=== Consigne 1 ===
D'après le texte sur l'immeuble démoli, combien de familles y vivaient ?

=== Texte extrait ===

Cinq étages, 11 familles, nouveau carrelage dans l'une des salles de bains. Situé sur le flanc d'un coteau, l'immeuble surplombe la ville en-dessous.
Surplombe ? Surplombait.
Photo ISM : L'immeuble de la famille Mabrouk démoli dans le camp de réfugiés d'Ein Beit Ilma à Naplouse
Beaucoup d'autres bâtiments l'entourent. Construites en masse, les maisons se touchent presque les unes aux autres. Une ruelle étroite, de la largeur d'une personne, sépare les bâtiments. Tous les habitants de l'immeuble sont des membres de la même famille : les parents, les enfants et même des cousins. Ils ont construit un étage au-dessus de l'autre, et vivent à l'etroit. Vivent ? Vivaient
Jeudi dernier, le bulldozer est arrivé. Comment le bulldozer est-il arrivé jusqu'à une maison au bout de l'allée étroite ? Tout le long du chemin, comme ils disent, le bulldozer s'est frayé un chemin de destruction, endommageant toutes les maisons sur sa route.
Ici, il a démoli une barrière en pierre, là, il a fendu un mur. Quelle différence cela fait-il ?

=== Données de la tâche ===
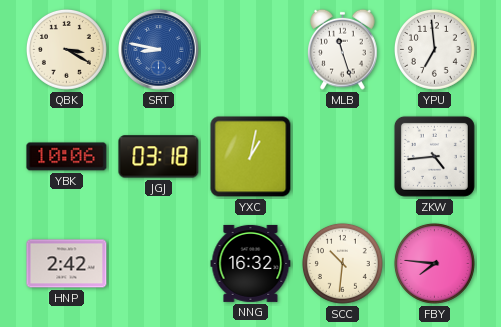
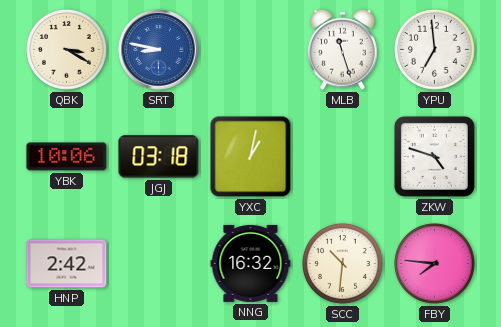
ZKW: 4:44 -> 4:48
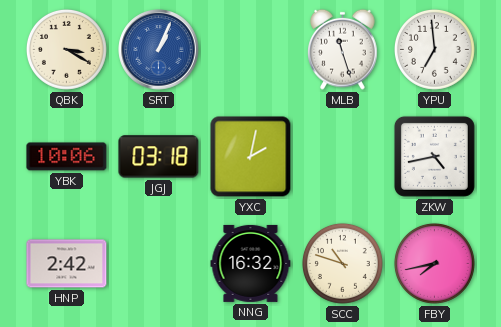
SRT: 8:47 -> 1:04
YXC: 1:02 -> 2:02
ZKW: 4:48 -> 4:43
SCC: 10:31 -> 10:48
FBY: 7:46 -> 7:43
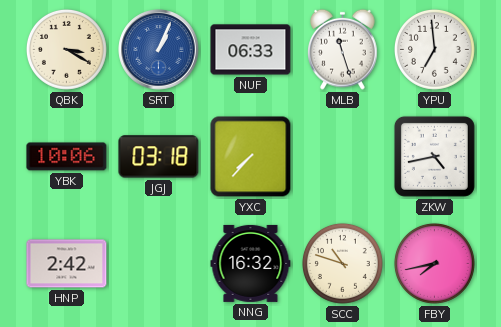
NUF: none -> 06:33
YXC: 2:02 -> 7:37
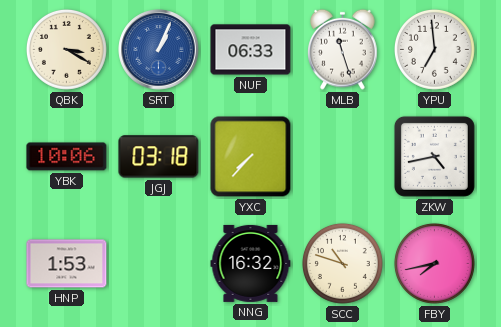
HNP: 2:42 -> 1:53
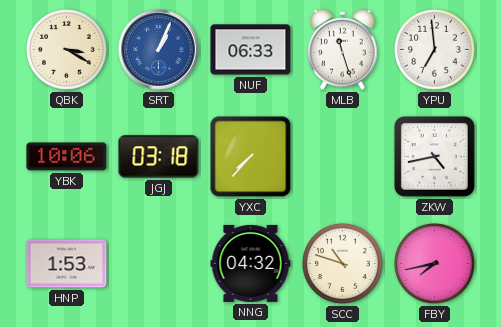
NNG: 16:32 -> 04:32
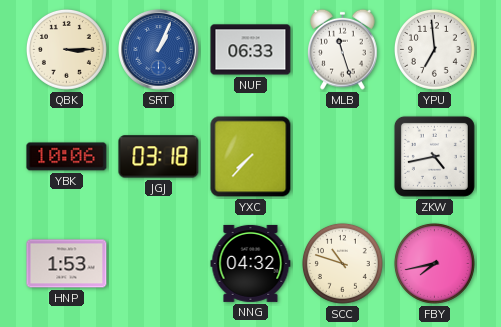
QBK: 3:20 -> 3:15
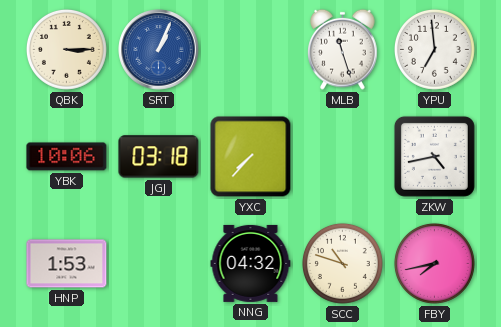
NUF: 06:33 -> none
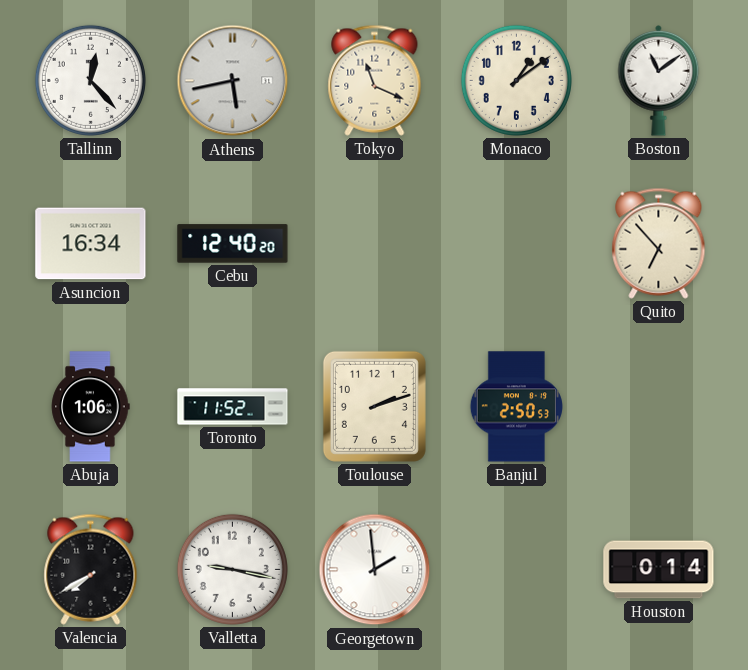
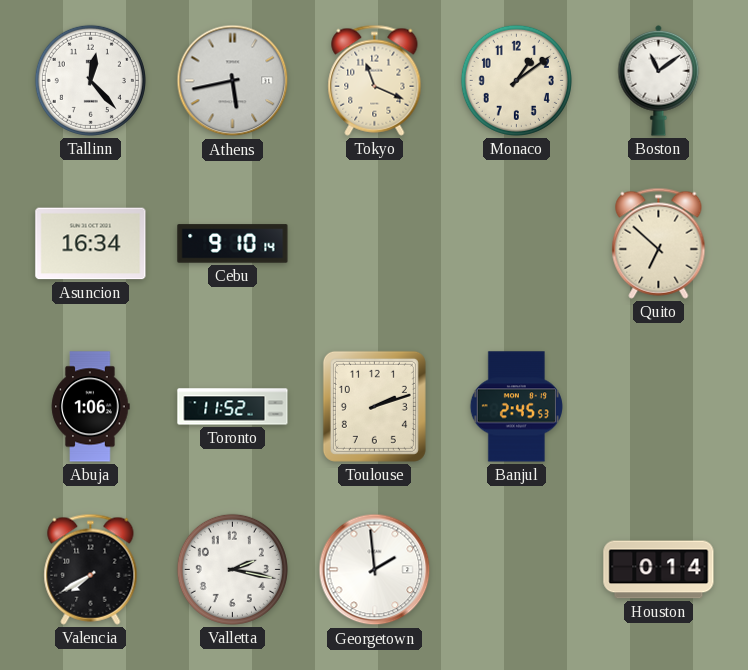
Cebu: 12:40 -> 9:10
Quito: 6:53 -> 6:52
Banjul: 2:50 -> 2:45
Valletta: 9:17 -> 2:17
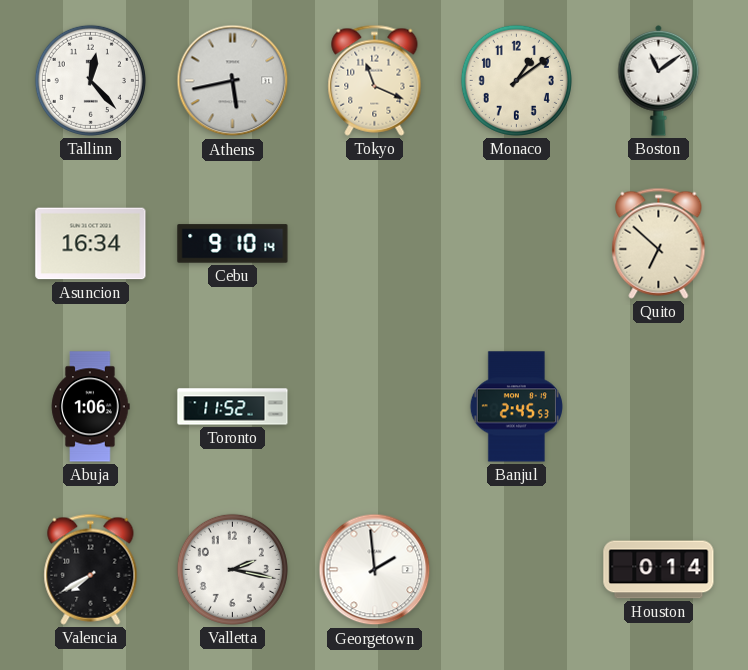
Toulouse: 2:12 -> none
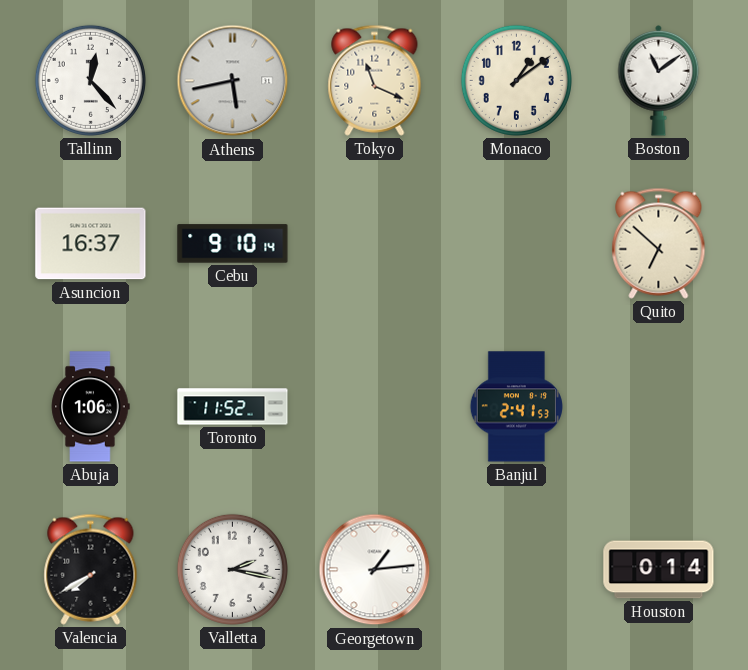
Asuncion: 16:34 -> 16:37
Banjul: 2:45 -> 2:41
Georgetown: 1:59 -> 1:14
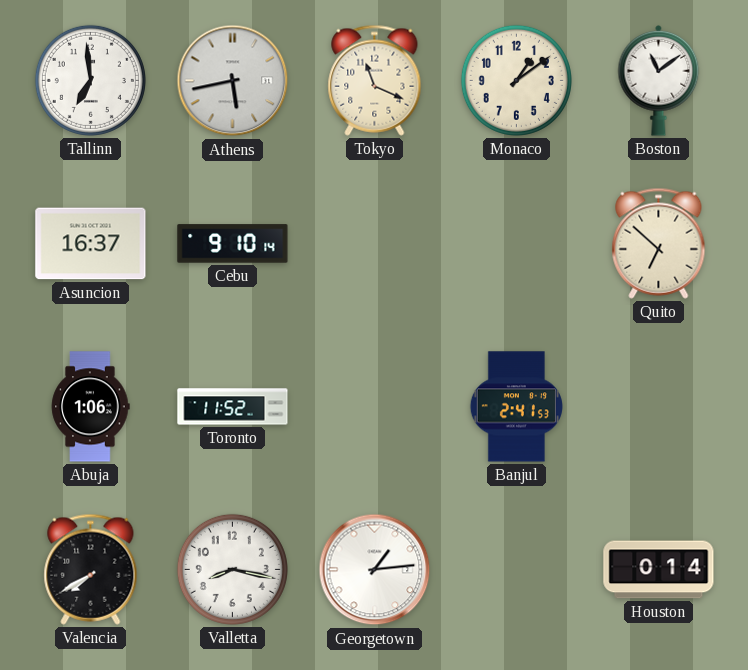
Tallinn: 12:23 -> 6:59
Valletta: 2:17 -> 8:17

=== Consigne 2 ===
Recopiez tel quel le passage des entrées sur les murs d'horloges qui commence à la ligne contenant "NNG: 16:32 -> 04:32" et va jusqu'à la dernière de ces lignes, ces deux lignes comprises. Laissez les images de côté dans votre réponse.

=== Réponse complète 1 ===
11 familles.

=== Réponse complète 2 ===
NNG: 16:32 -> 04:32
QBK: 3:20 -> 3:15
NUF: 06:33 -> none
Cebu: 12:40 -> 9:10
Quito: 6:53 -> 6:52
Banjul: 2:50 -> 2:45
Valletta: 9:17 -> 2:17
Toulouse: 2:12 -> none
Asuncion: 16:34 -> 16:37
Banjul: 2:45 -> 2:41
Georgetown: 1:59 -> 1:14
Tallinn: 12:23 -> 6:59
Valletta: 2:17 -> 8:17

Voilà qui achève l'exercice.